■ ACTIVITY
Your copy should contain exactly the lines from the start of the listing through the line that holds "vfov_deg: 11.1", and no pictures.

■ RECORD EXCERPTS
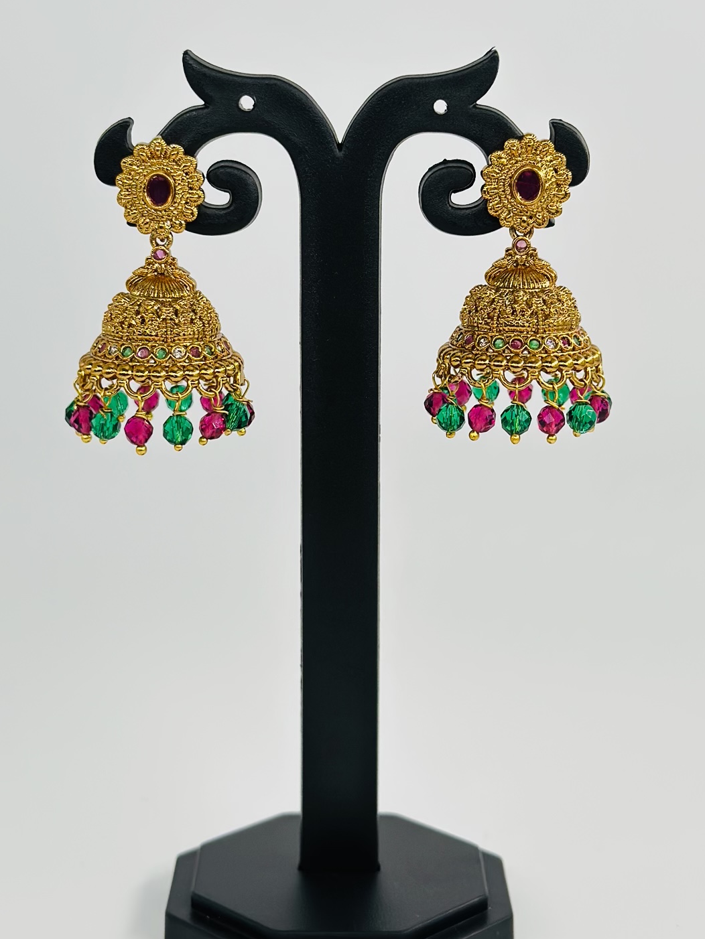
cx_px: 329
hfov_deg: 21.3
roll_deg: -1.8
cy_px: 363
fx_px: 1873
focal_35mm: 69
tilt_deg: -9.4
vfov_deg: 28.1
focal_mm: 6.86
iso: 80
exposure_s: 1/1414
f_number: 1.78
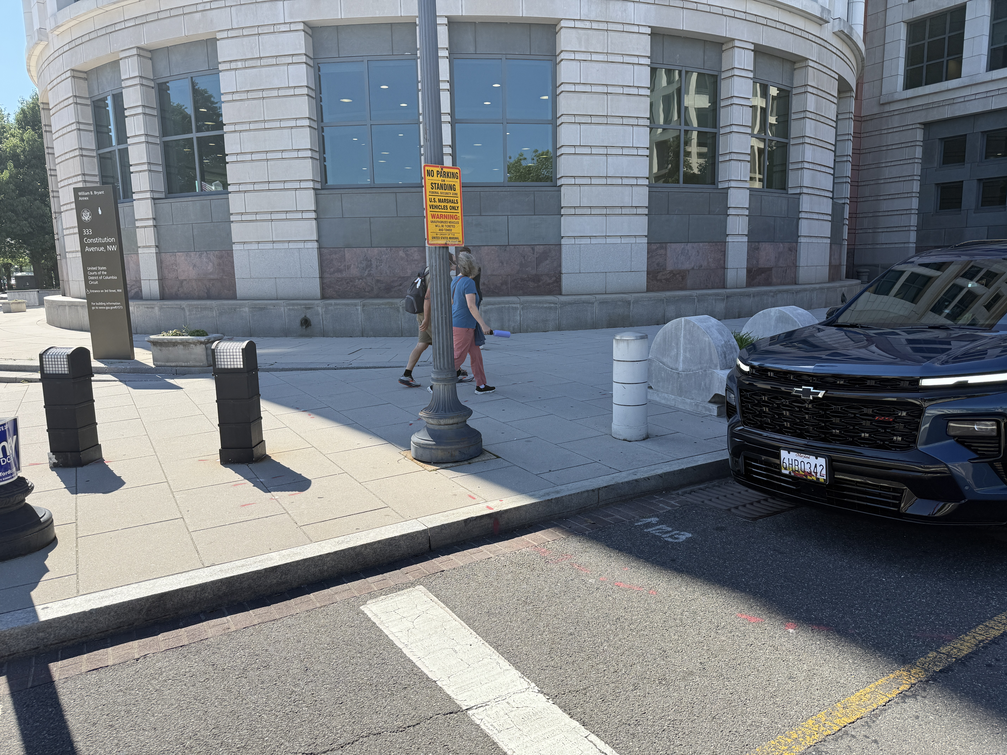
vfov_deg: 56.8
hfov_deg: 71.6
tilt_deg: -8.3
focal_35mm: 24
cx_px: 504
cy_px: 378
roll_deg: +0.8
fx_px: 698
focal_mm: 6.76
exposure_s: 1/2611
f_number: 1.78
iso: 80
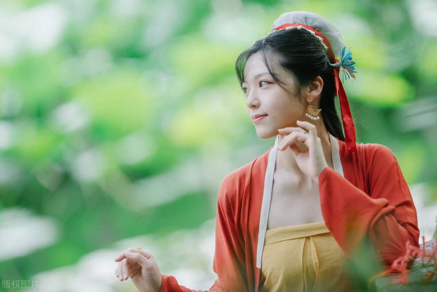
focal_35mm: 200
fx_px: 2429
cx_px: 218
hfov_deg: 10.3
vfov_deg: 6.9
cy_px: 146
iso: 100
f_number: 2.2
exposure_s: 1/125
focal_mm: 200
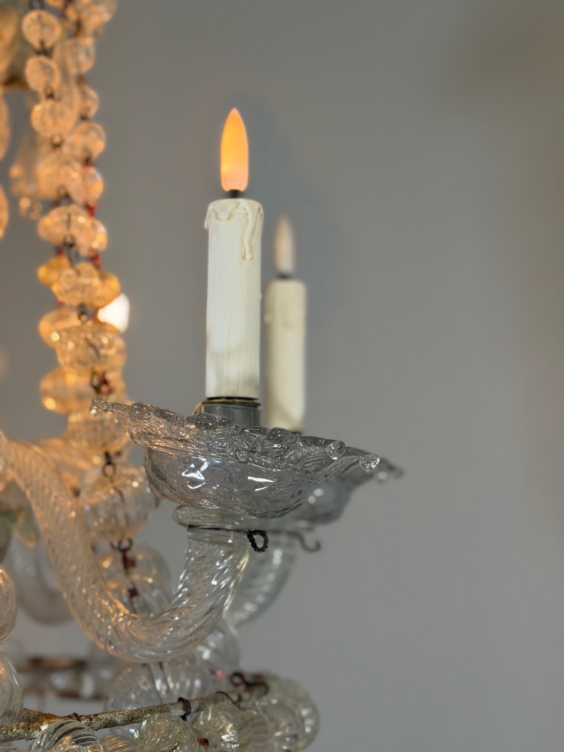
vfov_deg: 39.7
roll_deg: +2.2
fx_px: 1043
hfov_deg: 30.3
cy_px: 376
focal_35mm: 48
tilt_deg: +10.8
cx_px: 282
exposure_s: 1/100
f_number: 1.78
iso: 80
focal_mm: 6.76
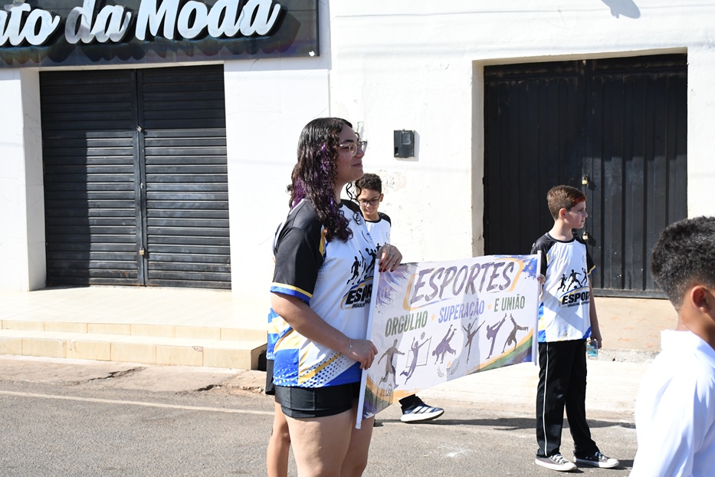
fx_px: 1112
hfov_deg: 35.6
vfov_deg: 24.2
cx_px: 378
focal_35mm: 56
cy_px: 235
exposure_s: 1/4000
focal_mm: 34
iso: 1000
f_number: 5
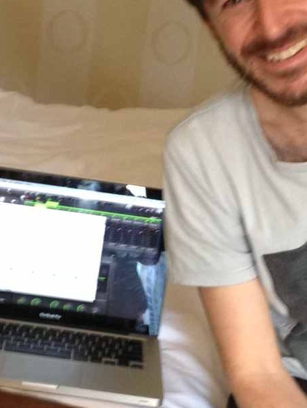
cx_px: 114
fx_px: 1394
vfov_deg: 16.7
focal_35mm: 118
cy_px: 227
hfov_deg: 12.6
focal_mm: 4.28
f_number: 2.4
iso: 125
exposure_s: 1/20
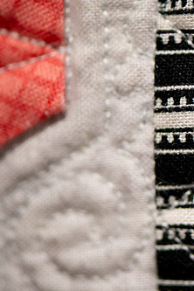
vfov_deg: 11.1
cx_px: 238
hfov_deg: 7.4
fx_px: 1495
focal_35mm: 185
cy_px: 139
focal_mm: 105
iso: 2500
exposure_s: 1/200
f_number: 3.8
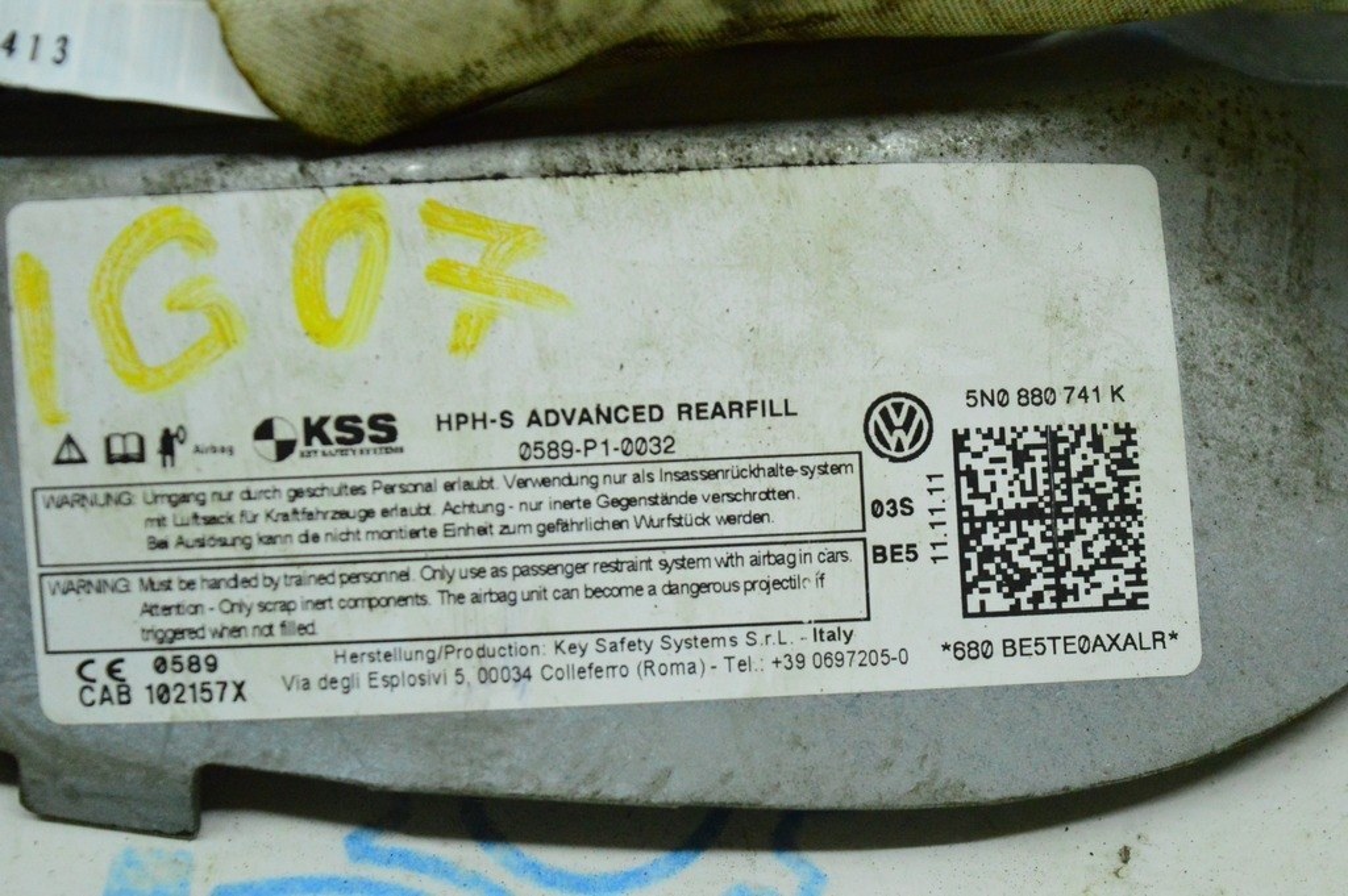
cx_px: 674
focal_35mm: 82
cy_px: 448
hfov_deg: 24.6
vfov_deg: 16.5
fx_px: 3087
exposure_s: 1/500
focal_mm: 55
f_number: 5.6
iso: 6400
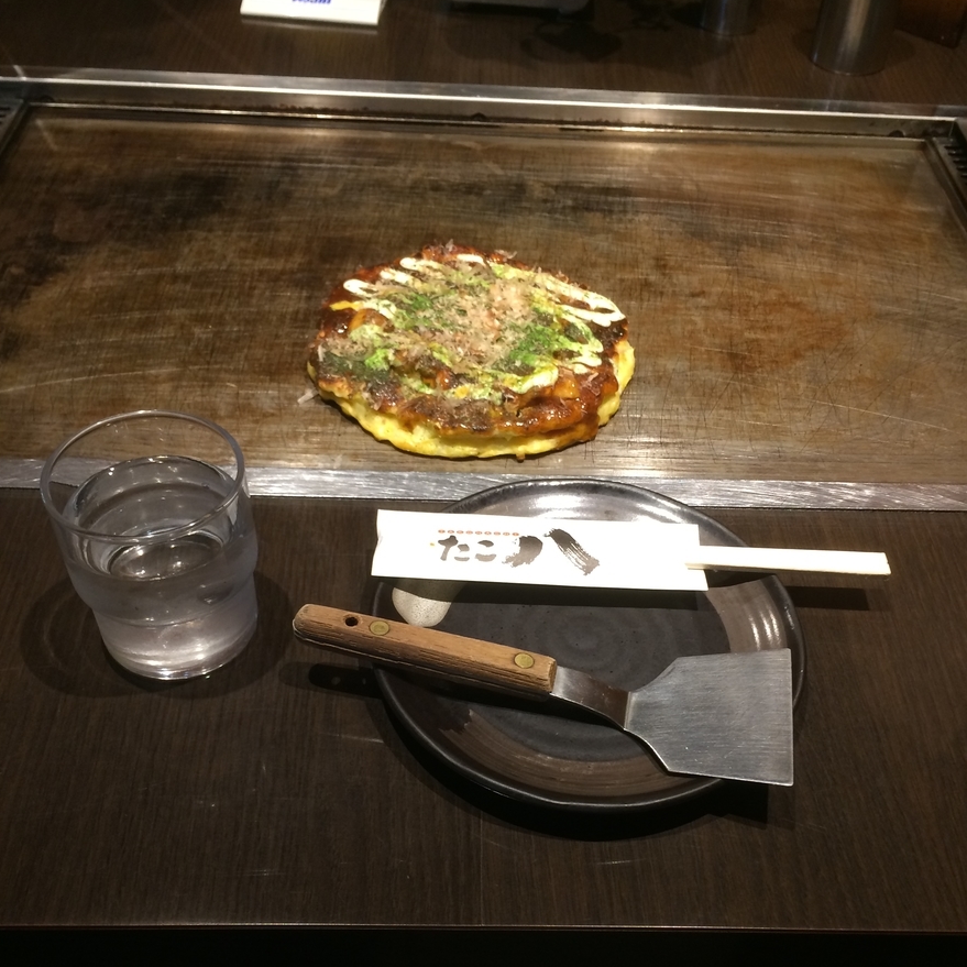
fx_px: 1106
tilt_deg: -49.1
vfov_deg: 46.8
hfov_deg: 47.2
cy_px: 602
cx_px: 494
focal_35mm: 35
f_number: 2.2
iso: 100
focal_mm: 4.15
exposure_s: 1/30
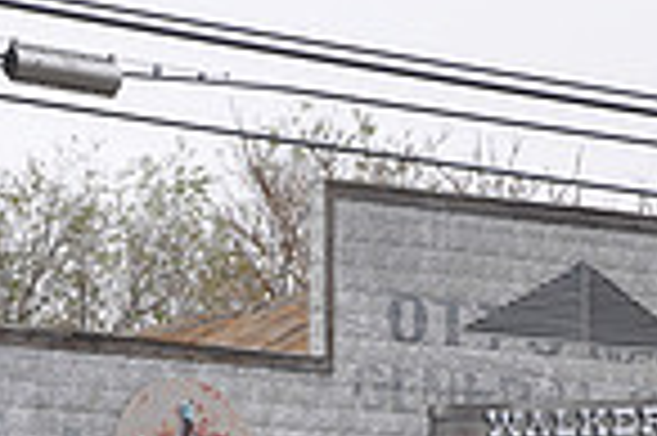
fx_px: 3810
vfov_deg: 6.5
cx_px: 351
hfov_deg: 9.9
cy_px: 667
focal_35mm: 209
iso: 200
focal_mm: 35
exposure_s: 1/60
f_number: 8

■ EXPECTED OUTPUT
cx_px: 329
hfov_deg: 21.3
roll_deg: -1.8
cy_px: 363
fx_px: 1873
focal_35mm: 69
tilt_deg: -9.4
vfov_deg: 28.1
focal_mm: 6.86
iso: 80
exposure_s: 1/1414
f_number: 1.78
vfov_deg: 56.8
hfov_deg: 71.6
tilt_deg: -8.3
focal_35mm: 24
cx_px: 504
cy_px: 378
roll_deg: +0.8
fx_px: 698
focal_mm: 6.76
exposure_s: 1/2611
f_number: 1.78
iso: 80
focal_35mm: 200
fx_px: 2429
cx_px: 218
hfov_deg: 10.3
vfov_deg: 6.9
cy_px: 146
iso: 100
f_number: 2.2
exposure_s: 1/125
focal_mm: 200
vfov_deg: 39.7
roll_deg: +2.2
fx_px: 1043
hfov_deg: 30.3
cy_px: 376
focal_35mm: 48
tilt_deg: +10.8
cx_px: 282
exposure_s: 1/100
f_number: 1.78
iso: 80
focal_mm: 6.76
fx_px: 1112
hfov_deg: 35.6
vfov_deg: 24.2
cx_px: 378
focal_35mm: 56
cy_px: 235
exposure_s: 1/4000
focal_mm: 34
iso: 1000
f_number: 5
cx_px: 114
fx_px: 1394
vfov_deg: 16.7
focal_35mm: 118
cy_px: 227
hfov_deg: 12.6
focal_mm: 4.28
f_number: 2.4
iso: 125
exposure_s: 1/20
vfov_deg: 11.1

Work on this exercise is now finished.